Rainmaker [Closing the Loops Early] is a red herring confirmed on first rewatch. OLD JOE's 30-year-Montage proves his loop wasn't closed early, but instead precisely at the 30-year-Contract point per all Looper-Contracts.

So, The Rainmaker isn't closing loops early, BUT, someone wants Loopers to believe this false narrative that leads to unrest/uncertainty. How better to control a group of time-folding assassins other than fear, drugs, and paranoia.

Also, OLE ABE's loop is closed by a rampaging OLD JOE, but ONLY after he is seeded with the [Closing Loops Early] narrative and he actively runs his loop. Might ABE()'s loop required a special kind of closure? One where paranoid loopers are seeded with the narrative so they can go back, run their loop(s), and do their part.

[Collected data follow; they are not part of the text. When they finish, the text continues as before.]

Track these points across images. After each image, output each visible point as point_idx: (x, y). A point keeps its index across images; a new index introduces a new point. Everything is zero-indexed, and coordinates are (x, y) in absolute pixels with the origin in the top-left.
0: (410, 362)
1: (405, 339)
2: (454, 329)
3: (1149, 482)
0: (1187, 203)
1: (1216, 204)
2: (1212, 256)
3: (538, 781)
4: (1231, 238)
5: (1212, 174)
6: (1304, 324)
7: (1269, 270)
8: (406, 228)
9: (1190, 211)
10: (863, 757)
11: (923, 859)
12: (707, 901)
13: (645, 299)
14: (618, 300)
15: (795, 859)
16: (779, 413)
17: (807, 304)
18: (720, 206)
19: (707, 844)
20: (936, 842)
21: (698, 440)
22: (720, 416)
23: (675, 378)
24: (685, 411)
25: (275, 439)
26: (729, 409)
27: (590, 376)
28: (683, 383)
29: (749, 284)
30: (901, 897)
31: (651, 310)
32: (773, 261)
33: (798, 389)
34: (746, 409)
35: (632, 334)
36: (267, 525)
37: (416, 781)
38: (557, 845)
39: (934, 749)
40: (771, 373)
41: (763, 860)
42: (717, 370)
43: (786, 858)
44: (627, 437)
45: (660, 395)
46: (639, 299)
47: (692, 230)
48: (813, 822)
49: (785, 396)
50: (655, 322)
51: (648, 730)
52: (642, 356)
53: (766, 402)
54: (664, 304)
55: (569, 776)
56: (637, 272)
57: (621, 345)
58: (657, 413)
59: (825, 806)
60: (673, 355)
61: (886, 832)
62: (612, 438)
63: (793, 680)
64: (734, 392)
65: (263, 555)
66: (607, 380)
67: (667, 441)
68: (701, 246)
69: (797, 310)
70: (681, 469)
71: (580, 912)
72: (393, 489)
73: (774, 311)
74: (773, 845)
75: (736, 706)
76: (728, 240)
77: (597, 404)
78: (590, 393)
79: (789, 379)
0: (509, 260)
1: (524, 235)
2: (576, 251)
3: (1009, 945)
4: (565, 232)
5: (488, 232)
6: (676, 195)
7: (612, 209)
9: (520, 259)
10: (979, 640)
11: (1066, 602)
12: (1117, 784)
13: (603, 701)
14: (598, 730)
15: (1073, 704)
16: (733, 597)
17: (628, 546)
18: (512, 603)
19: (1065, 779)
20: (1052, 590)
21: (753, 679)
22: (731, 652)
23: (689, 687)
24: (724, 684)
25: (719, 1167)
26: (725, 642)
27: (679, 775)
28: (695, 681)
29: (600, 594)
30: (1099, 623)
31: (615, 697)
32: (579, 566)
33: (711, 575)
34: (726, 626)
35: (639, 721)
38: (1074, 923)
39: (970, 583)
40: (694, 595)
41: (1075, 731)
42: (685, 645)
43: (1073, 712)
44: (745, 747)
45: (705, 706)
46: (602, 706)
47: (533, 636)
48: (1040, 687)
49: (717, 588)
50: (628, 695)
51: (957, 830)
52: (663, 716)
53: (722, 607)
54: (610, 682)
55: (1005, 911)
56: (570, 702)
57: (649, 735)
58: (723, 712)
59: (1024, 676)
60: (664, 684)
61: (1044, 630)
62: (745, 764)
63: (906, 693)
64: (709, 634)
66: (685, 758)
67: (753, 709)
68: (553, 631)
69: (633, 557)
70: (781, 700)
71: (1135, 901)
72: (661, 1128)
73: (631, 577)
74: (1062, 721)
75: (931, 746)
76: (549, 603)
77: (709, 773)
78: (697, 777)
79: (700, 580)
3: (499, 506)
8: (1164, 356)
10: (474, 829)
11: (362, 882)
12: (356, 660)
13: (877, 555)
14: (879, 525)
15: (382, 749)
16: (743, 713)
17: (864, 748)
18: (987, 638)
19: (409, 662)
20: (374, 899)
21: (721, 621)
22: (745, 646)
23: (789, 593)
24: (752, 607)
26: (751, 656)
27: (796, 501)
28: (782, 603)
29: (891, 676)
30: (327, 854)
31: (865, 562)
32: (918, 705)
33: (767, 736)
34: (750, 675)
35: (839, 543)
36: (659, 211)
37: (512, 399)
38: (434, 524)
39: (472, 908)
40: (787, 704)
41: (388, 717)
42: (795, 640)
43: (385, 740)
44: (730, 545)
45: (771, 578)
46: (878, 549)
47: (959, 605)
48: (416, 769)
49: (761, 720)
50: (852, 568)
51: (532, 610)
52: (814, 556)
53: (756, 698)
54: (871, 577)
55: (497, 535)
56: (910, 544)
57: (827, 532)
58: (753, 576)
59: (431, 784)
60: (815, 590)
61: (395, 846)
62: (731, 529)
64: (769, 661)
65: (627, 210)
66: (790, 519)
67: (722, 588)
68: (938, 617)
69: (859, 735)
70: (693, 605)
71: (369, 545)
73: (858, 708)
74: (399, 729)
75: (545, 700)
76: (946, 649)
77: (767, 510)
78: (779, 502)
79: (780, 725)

Lets talk contingency; Murphy's Law suggests that you cannot have 100% loop-fidelity and that some Loops will run no matter what you do to stop them from running. So... the best measure would be Controlled Chaos; wherein you want a few Loops to run even push them towards running as another means of control.

"Go get the Doctor!" proves this wasn't an early(green) iteration. It's a well-oiled process. Perhaps we're watching the millionth iteration. We lack data.




Enjoy these words, for one day they'll be gone... All of them.